In the stimulation session, within each subject, we first computed: i) the difference in the late ERP component between the weakest and strongest ERD bins; ii) the difference in ERP between the weakest and strongest prestimulus power bins (separately for the early and late time window); iii) the difference in ERD between the weakest and strongest prestimulus power bins. For the group-level statistical inference, we computed the t statistics of these differences (ΔV) against the null hypothesis that there was no difference between the bins.
In both sessions, a non-parametric cluster based permutation test was used to determine significant effects while addressing multiple comparisons (Maris and Oostenveld, 2007).

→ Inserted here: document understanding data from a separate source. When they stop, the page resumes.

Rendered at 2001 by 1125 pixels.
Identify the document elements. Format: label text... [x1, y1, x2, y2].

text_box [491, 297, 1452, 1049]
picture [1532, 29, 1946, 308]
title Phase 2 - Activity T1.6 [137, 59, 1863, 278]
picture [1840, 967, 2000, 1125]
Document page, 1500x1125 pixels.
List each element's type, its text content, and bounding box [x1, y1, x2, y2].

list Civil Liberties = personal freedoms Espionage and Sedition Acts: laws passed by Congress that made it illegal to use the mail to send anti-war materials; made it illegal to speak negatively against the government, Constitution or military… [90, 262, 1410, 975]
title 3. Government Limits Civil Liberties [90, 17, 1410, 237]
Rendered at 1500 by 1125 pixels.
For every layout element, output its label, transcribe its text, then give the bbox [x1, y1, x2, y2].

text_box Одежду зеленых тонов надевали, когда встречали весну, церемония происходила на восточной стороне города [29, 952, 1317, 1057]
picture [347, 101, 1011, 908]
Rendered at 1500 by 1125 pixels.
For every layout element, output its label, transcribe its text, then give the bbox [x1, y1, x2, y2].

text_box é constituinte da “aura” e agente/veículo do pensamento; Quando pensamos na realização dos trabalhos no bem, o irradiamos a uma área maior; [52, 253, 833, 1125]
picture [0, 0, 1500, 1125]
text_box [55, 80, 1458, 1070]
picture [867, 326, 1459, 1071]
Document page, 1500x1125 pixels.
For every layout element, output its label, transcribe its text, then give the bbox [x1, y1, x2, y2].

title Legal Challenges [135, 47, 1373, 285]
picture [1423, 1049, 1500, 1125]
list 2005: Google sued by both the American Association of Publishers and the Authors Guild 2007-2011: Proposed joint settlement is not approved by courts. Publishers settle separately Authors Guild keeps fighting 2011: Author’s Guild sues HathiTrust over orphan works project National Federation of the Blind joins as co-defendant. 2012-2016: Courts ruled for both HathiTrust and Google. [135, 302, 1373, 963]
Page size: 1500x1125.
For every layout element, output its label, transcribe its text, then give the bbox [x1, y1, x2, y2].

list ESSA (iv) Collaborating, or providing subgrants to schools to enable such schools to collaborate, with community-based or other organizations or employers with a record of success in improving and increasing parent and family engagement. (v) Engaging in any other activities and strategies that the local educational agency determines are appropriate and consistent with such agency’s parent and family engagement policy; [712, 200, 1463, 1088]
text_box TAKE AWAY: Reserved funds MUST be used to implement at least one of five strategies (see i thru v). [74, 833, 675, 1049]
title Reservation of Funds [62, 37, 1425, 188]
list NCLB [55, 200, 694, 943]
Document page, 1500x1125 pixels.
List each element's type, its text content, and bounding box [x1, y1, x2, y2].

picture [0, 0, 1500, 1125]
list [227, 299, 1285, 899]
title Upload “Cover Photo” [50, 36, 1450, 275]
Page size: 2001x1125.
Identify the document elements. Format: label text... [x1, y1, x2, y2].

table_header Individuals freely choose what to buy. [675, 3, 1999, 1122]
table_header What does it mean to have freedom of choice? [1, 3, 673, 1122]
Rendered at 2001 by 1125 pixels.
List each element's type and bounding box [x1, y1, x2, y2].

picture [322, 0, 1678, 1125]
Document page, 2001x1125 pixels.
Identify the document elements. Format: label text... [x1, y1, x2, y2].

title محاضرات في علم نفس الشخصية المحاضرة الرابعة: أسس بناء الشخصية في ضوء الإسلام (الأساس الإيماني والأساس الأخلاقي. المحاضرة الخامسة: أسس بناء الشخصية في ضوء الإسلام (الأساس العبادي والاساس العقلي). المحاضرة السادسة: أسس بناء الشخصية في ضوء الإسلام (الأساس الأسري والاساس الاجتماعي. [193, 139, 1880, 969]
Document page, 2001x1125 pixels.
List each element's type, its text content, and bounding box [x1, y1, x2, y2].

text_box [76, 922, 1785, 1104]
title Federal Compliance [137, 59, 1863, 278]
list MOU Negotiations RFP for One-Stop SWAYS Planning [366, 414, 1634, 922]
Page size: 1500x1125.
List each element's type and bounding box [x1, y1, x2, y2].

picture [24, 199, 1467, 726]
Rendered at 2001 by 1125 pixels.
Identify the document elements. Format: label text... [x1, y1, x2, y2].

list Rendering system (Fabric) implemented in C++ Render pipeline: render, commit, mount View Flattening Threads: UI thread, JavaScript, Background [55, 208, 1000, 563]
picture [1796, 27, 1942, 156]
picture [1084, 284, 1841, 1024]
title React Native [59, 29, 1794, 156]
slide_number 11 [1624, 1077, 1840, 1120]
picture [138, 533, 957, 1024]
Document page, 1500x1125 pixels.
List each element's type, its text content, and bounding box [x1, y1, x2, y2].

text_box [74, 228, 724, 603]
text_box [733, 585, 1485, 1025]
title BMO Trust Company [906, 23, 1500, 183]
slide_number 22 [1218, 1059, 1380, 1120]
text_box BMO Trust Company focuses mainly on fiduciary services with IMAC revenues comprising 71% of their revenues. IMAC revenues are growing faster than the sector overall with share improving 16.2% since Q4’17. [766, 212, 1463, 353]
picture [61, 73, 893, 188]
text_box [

We obtained a distribution of the variables of interest (i.e. AFAI /BSI for resting-state session and ΔV for stimulation session) under the null hypothesis by randomly permuting their signs 1000 times across participants. On each iteration, we tested the resulting variables with a two-tailed t-test against zero and assessed the sum of the t-values within the largest contiguous cluster of significant frequency-electrode (in the resting-state session) or time-frequency-electrode points (in the stimulation session) (cluster p-value = 0.05), resulting in a distribution of t-sums expected under the null hypothesis. A final p-value was calculated as the proportion of t-sums under the null hypothesis larger than the sum of t-values within clusters in the observed data. Because: i) the cluster permutation test is based on sampling all time points; and ii) the ERP signal comprise early, fast components and late, slow components having different statistical properties, we decided to test for significant effects separately during the early (< 0.200 s) and late (> 0.200 s) time window. To correct for multiple comparisons due to running the test twice on the same time series, we divided the final permutation p value by 2 (final p-value = 0.025, bonferroni corrected) and considered effects significant only if their p values was below this threshold. We performed the statistical test separately for positive and negative clusters as recommended by Maris and Oostenveld (2007) for a two-sided cluster permutation test. We focused the statistical analysis on all electrodes, on frequencies from 5 to 30 Hz and between 0 and 0.900 s relative to stimulus onset.